Its leaves are the most brilliant of greens in spring; Monty Don says that the colour makes his "eyes dance". The veins on each leaf are separated by a corrugated trough so that the leaf with its serrated edge looks a bit crinkled which gives the hedge an interesting texture. The trunks and bark of hornbeam are always well shaped and slightly ridged. In the autumn (unless it has been exceptionally dry) the leaves turn a clear yellow before becoming pale brown for the winter. If you trim the hedge in mid-summer the winter leaves will hold until next spring.
Hornbeam will thrive in most soils unless it is completely waterlogged all year, but prefers a well-drained rich soil. It will grow more slowly and a bit less luxuriantly, but happy nonetheless, in shade. In open, sunny conditions, it is fast-growing.
Hornbeam is as an excellent hedging plant. Saplings shoot up if well-watered, so within a year or two you will have a tight-knit, low hedge, and over a few more years the potential to possess a tall hedge. A solid, trimmed hornbeam hedge can stand alone in a formal garden with little to distract from it or can be used behind a mixed border to focus attention on the flowers by providing a consistent, green background.
Hornbeam responds well to training.
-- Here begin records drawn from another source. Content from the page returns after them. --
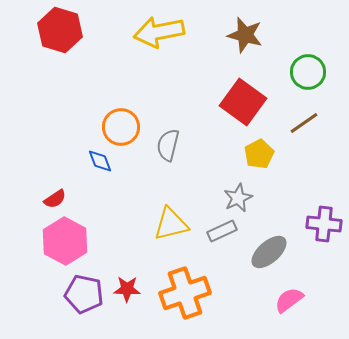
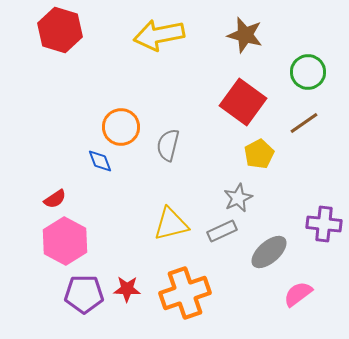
yellow arrow: moved 3 px down
purple pentagon: rotated 12 degrees counterclockwise
pink semicircle: moved 9 px right, 6 px up
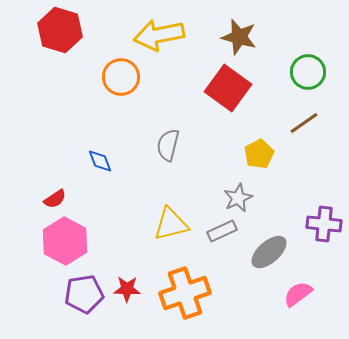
brown star: moved 6 px left, 2 px down
red square: moved 15 px left, 14 px up
orange circle: moved 50 px up
purple pentagon: rotated 9 degrees counterclockwise
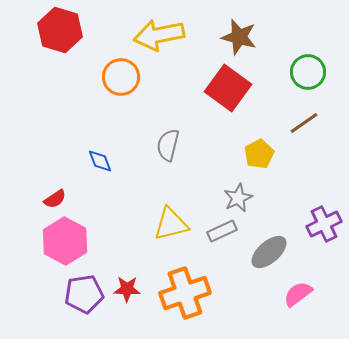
purple cross: rotated 32 degrees counterclockwise
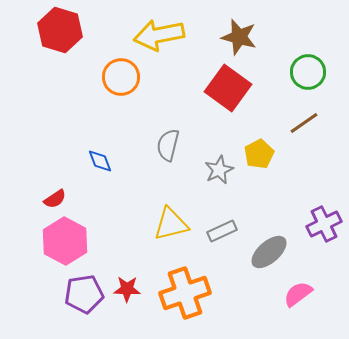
gray star: moved 19 px left, 28 px up
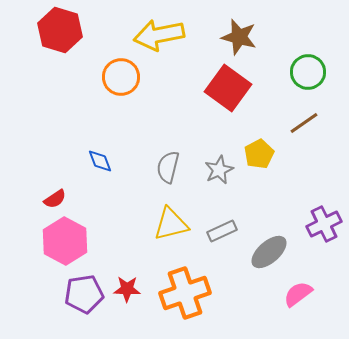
gray semicircle: moved 22 px down
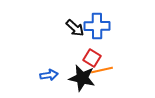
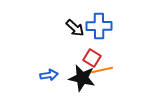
blue cross: moved 2 px right
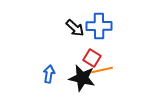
blue arrow: moved 1 px up; rotated 72 degrees counterclockwise
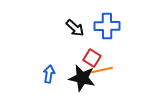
blue cross: moved 8 px right
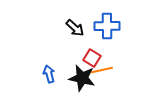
blue arrow: rotated 24 degrees counterclockwise
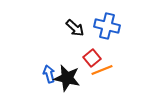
blue cross: rotated 15 degrees clockwise
red square: rotated 18 degrees clockwise
orange line: rotated 10 degrees counterclockwise
black star: moved 15 px left
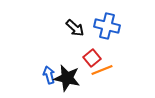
blue arrow: moved 1 px down
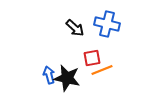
blue cross: moved 2 px up
red square: rotated 30 degrees clockwise
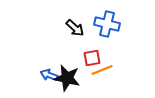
blue arrow: rotated 54 degrees counterclockwise
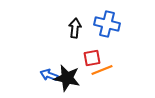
black arrow: rotated 126 degrees counterclockwise
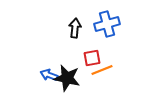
blue cross: rotated 30 degrees counterclockwise
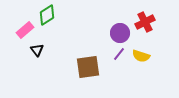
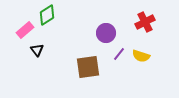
purple circle: moved 14 px left
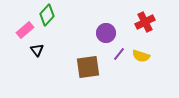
green diamond: rotated 15 degrees counterclockwise
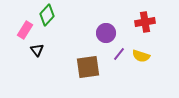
red cross: rotated 18 degrees clockwise
pink rectangle: rotated 18 degrees counterclockwise
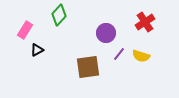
green diamond: moved 12 px right
red cross: rotated 24 degrees counterclockwise
black triangle: rotated 40 degrees clockwise
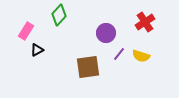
pink rectangle: moved 1 px right, 1 px down
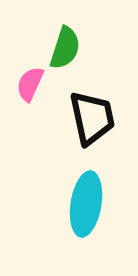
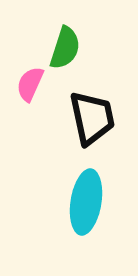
cyan ellipse: moved 2 px up
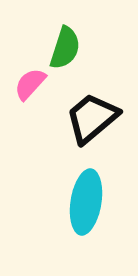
pink semicircle: rotated 18 degrees clockwise
black trapezoid: rotated 118 degrees counterclockwise
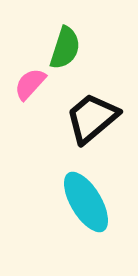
cyan ellipse: rotated 40 degrees counterclockwise
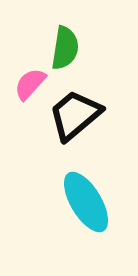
green semicircle: rotated 9 degrees counterclockwise
black trapezoid: moved 17 px left, 3 px up
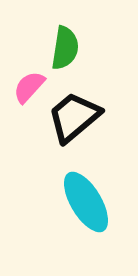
pink semicircle: moved 1 px left, 3 px down
black trapezoid: moved 1 px left, 2 px down
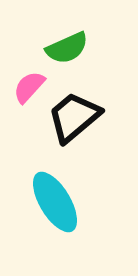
green semicircle: moved 2 px right; rotated 57 degrees clockwise
cyan ellipse: moved 31 px left
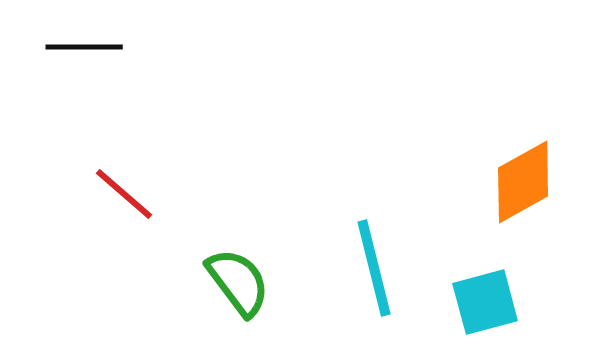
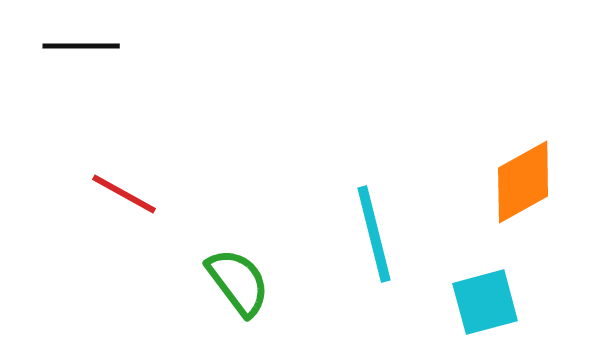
black line: moved 3 px left, 1 px up
red line: rotated 12 degrees counterclockwise
cyan line: moved 34 px up
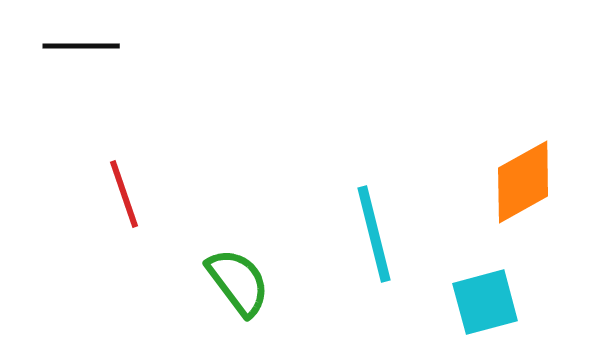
red line: rotated 42 degrees clockwise
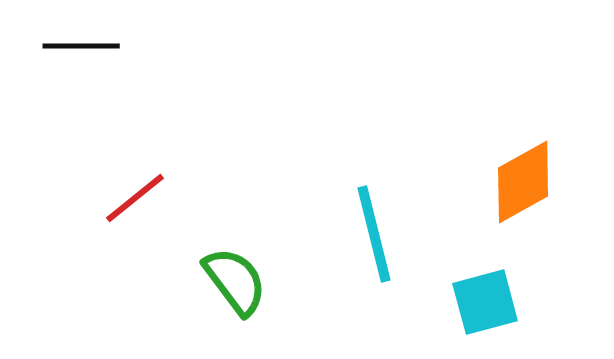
red line: moved 11 px right, 4 px down; rotated 70 degrees clockwise
green semicircle: moved 3 px left, 1 px up
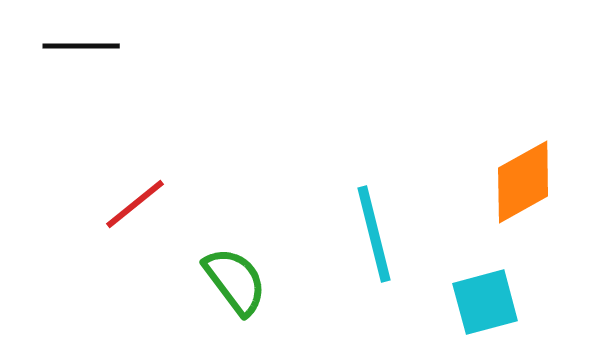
red line: moved 6 px down
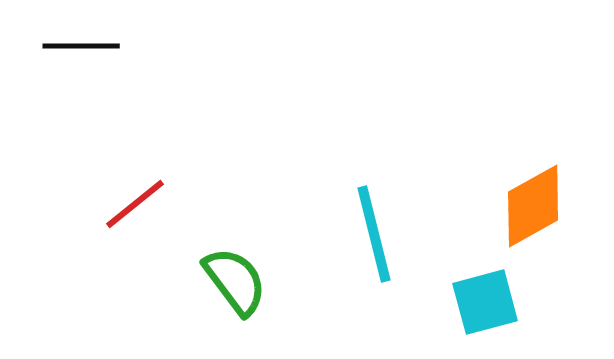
orange diamond: moved 10 px right, 24 px down
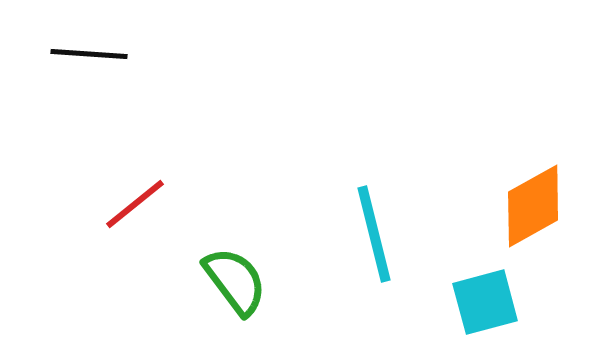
black line: moved 8 px right, 8 px down; rotated 4 degrees clockwise
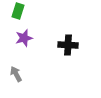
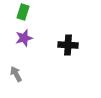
green rectangle: moved 5 px right, 1 px down
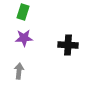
purple star: rotated 12 degrees clockwise
gray arrow: moved 3 px right, 3 px up; rotated 35 degrees clockwise
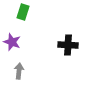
purple star: moved 12 px left, 4 px down; rotated 24 degrees clockwise
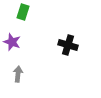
black cross: rotated 12 degrees clockwise
gray arrow: moved 1 px left, 3 px down
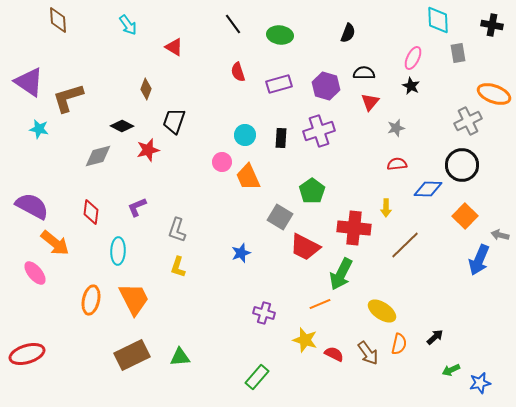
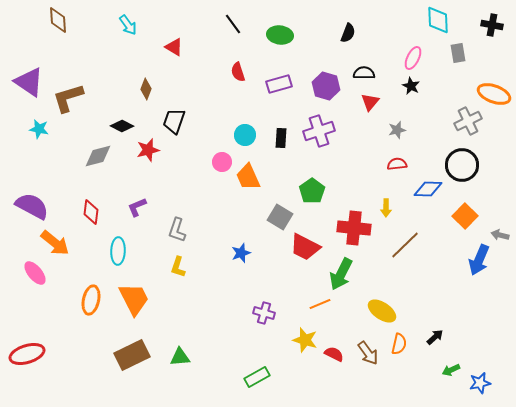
gray star at (396, 128): moved 1 px right, 2 px down
green rectangle at (257, 377): rotated 20 degrees clockwise
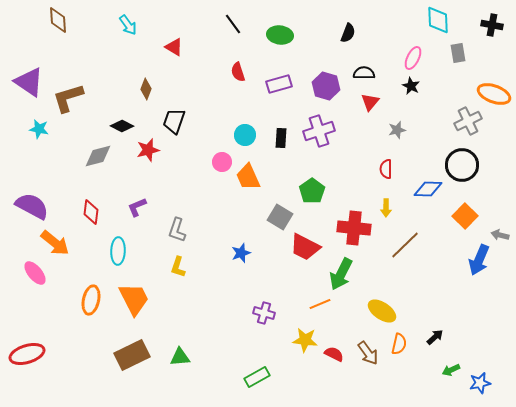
red semicircle at (397, 164): moved 11 px left, 5 px down; rotated 84 degrees counterclockwise
yellow star at (305, 340): rotated 10 degrees counterclockwise
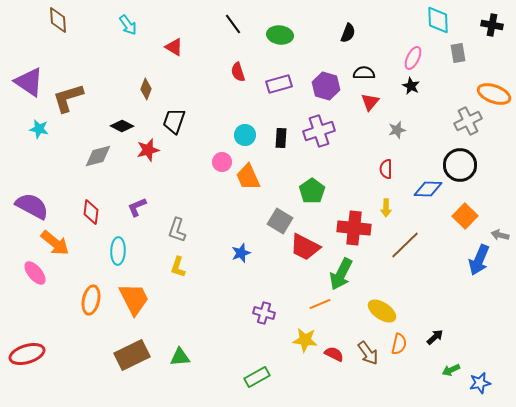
black circle at (462, 165): moved 2 px left
gray square at (280, 217): moved 4 px down
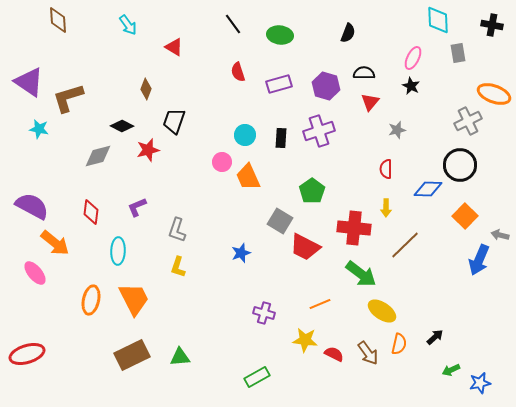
green arrow at (341, 274): moved 20 px right; rotated 80 degrees counterclockwise
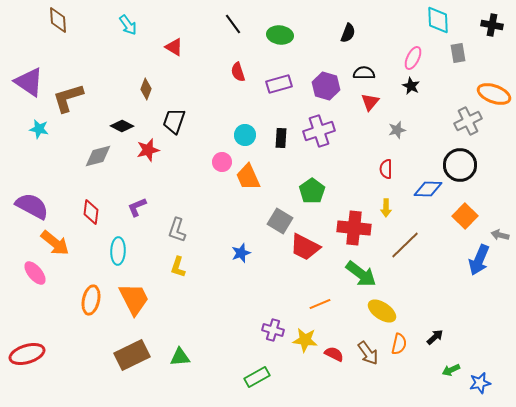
purple cross at (264, 313): moved 9 px right, 17 px down
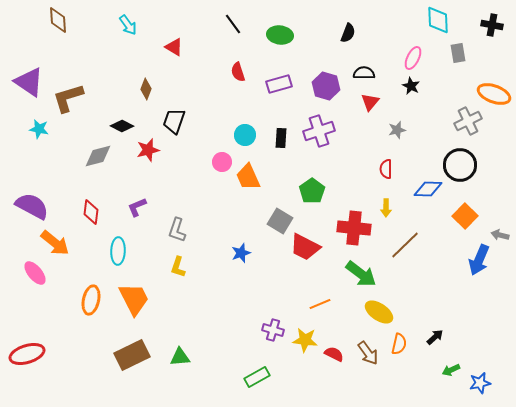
yellow ellipse at (382, 311): moved 3 px left, 1 px down
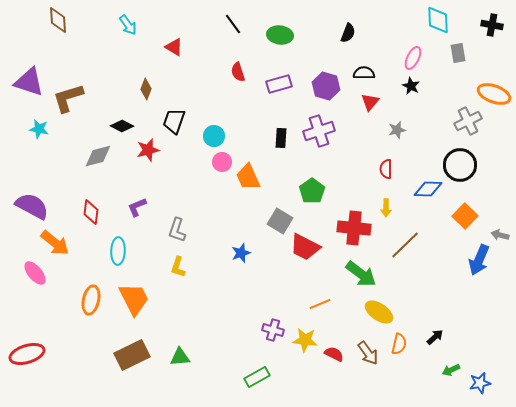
purple triangle at (29, 82): rotated 16 degrees counterclockwise
cyan circle at (245, 135): moved 31 px left, 1 px down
Use it to create tunnels, alleys or more commonly to act as a pleached hedge where the hedge part is raised above the bare trunks. Pleached hornbeam hedges are an elegant boundary wall that divides a garden into different 'rooms', without the enclosed feeling of evergreen hedges. Change the planting underneath the bare trunks: forget-me-nots and tulips in spring, small peonies for summer and lavender for late summer and autumn. Ham House has a good example of a tunnel of pleached hornbeam emerging from a low-growing yew hedge.
Hornbeam is not a specimen tree to grow as an ornamental in a small garden because it reaches 20 metres without difficulty! It does make for a great park or woodland tree, look at Hatfield and Epping Forests, and there are more specialised forms of it: Fastigiata with its wonderful, slim column of leaves is especially sought after and there is an American form, Carpinus caroliniana, whose leaves in Autumn go a zingy orange.
Features
It's not horrible at all, the hornbeam has been a highly valued tree for many years because of its strength. Hornbeam timber is the hardest grown in this country. There is a venerable tradition of hornbeam being used to create butcher's blocks, piano hammers and pulley blocks. It was often grown as wood 'pasture', leaving room for cattle to graze around the pollarded trees, which were pruned every few years for firewood and small objects like handles. The density is excellent for firewood and for making charcoal.
To see hornbeam at its most splendid, take a trip to Het Loo in Holland to see the Queen's garden, a labyrinth of covered walkways, caves and tunnels all fashioned from hornbeam grown over an oak trellis.
The best example of a pleached hornbeam hedge can be seen at Hidcote Gardens.